→ **Record set**:
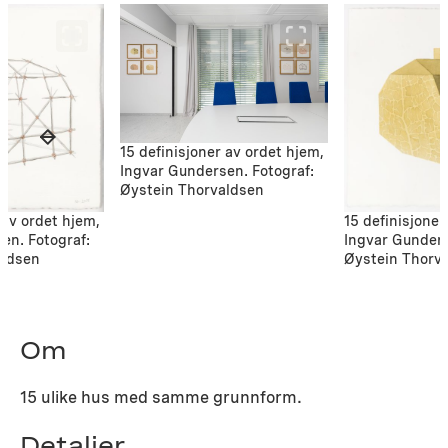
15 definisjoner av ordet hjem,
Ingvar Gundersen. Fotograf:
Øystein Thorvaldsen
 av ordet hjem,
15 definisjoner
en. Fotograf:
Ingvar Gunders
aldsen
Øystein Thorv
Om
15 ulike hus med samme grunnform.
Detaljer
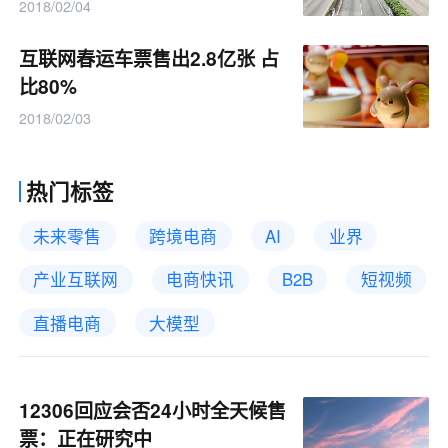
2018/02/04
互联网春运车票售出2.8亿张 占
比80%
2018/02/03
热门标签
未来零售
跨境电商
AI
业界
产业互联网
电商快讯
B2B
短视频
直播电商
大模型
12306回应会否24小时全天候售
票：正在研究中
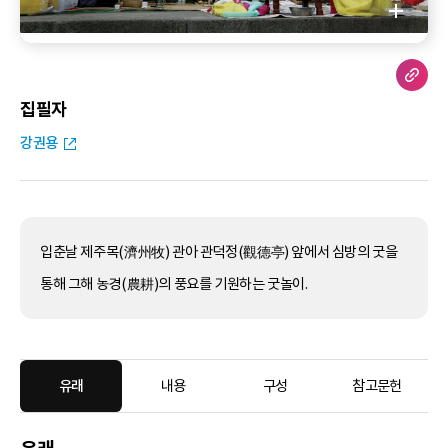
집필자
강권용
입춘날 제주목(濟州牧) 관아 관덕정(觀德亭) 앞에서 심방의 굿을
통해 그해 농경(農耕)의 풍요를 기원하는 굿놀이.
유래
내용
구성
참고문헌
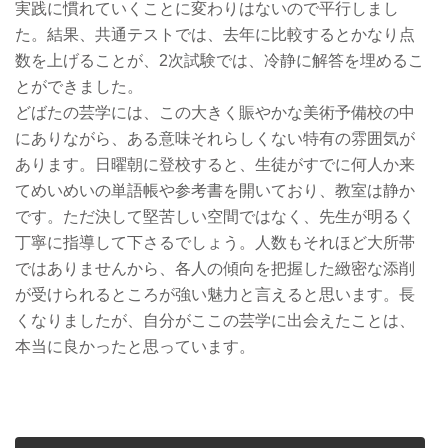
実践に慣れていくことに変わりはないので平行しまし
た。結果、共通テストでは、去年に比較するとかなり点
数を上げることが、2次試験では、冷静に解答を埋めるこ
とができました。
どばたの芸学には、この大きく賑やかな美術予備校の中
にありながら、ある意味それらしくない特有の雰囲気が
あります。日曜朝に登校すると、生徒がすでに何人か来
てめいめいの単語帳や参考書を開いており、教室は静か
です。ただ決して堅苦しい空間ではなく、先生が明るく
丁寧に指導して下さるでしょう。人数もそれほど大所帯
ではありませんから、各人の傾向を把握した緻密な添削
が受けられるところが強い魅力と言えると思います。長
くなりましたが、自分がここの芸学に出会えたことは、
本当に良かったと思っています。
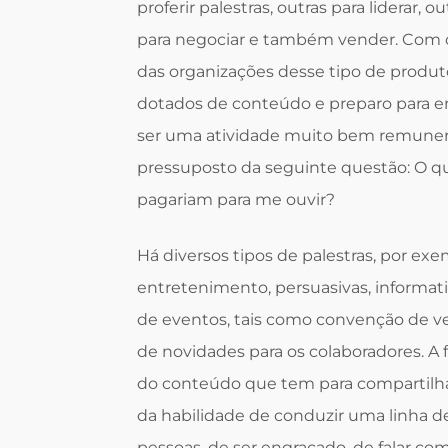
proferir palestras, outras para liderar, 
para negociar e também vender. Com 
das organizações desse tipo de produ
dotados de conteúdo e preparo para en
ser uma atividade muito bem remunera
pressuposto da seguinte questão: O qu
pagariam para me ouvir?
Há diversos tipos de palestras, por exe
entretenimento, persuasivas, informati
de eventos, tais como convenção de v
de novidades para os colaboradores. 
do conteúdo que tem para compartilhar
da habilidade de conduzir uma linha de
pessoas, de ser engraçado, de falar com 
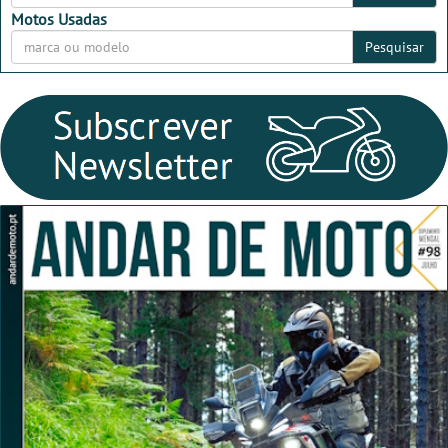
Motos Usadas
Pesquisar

→ **Task prompt**: If the data includes images, omit them, and set down everything else exactly as above.

→ **Task result**:
15 definisjoner av ordet hjem,
Ingvar Gundersen. Fotograf:
Øystein Thorvaldsen
 av ordet hjem,
15 definisjoner
en. Fotograf:
Ingvar Gunders
aldsen
Øystein Thorv
Om
15 ulike hus med samme grunnform.
Detaljer
2018/02/04
互联网春运车票售出2.8亿张 占
比80%
2018/02/03
热门标签
未来零售
跨境电商
AI
业界
产业互联网
电商快讯
B2B
短视频
直播电商
大模型
12306回应会否24小时全天候售
票：正在研究中
집필자
강권용
입춘날 제주목(濟州牧) 관아 관덕정(觀德亭) 앞에서 심방의 굿을
통해 그해 농경(農耕)의 풍요를 기원하는 굿놀이.
유래
내용
구성
참고문헌
実践に慣れていくことに変わりはないので平行しまし
た。結果、共通テストでは、去年に比較するとかなり点
数を上げることが、2次試験では、冷静に解答を埋めるこ
とができました。
どばたの芸学には、この大きく賑やかな美術予備校の中
にありながら、ある意味それらしくない特有の雰囲気が
あります。日曜朝に登校すると、生徒がすでに何人か来
てめいめいの単語帳や参考書を開いており、教室は静か
です。ただ決して堅苦しい空間ではなく、先生が明るく
丁寧に指導して下さるでしょう。人数もそれほど大所帯
ではありませんから、各人の傾向を把握した緻密な添削
が受けられるところが強い魅力と言えると思います。長
くなりましたが、自分がここの芸学に出会えたことは、
本当に良かったと思っています。
proferir palestras, outras para liderar, 
para negociar e também vender. Com 
das organizações desse tipo de produ
dotados de conteúdo e preparo para en
ser uma atividade muito bem remunera
pressuposto da seguinte questão: O qu
pagariam para me ouvir?
Há diversos tipos de palestras, por exe
entretenimento, persuasivas, informati
de eventos, tais como convenção de v
de novidades para os colaboradores. 
do conteúdo que tem para compartilhar
da habilidade de conduzir uma linha de
pessoas, de ser engraçado, de falar com 
Motos Usadas
Pesquisar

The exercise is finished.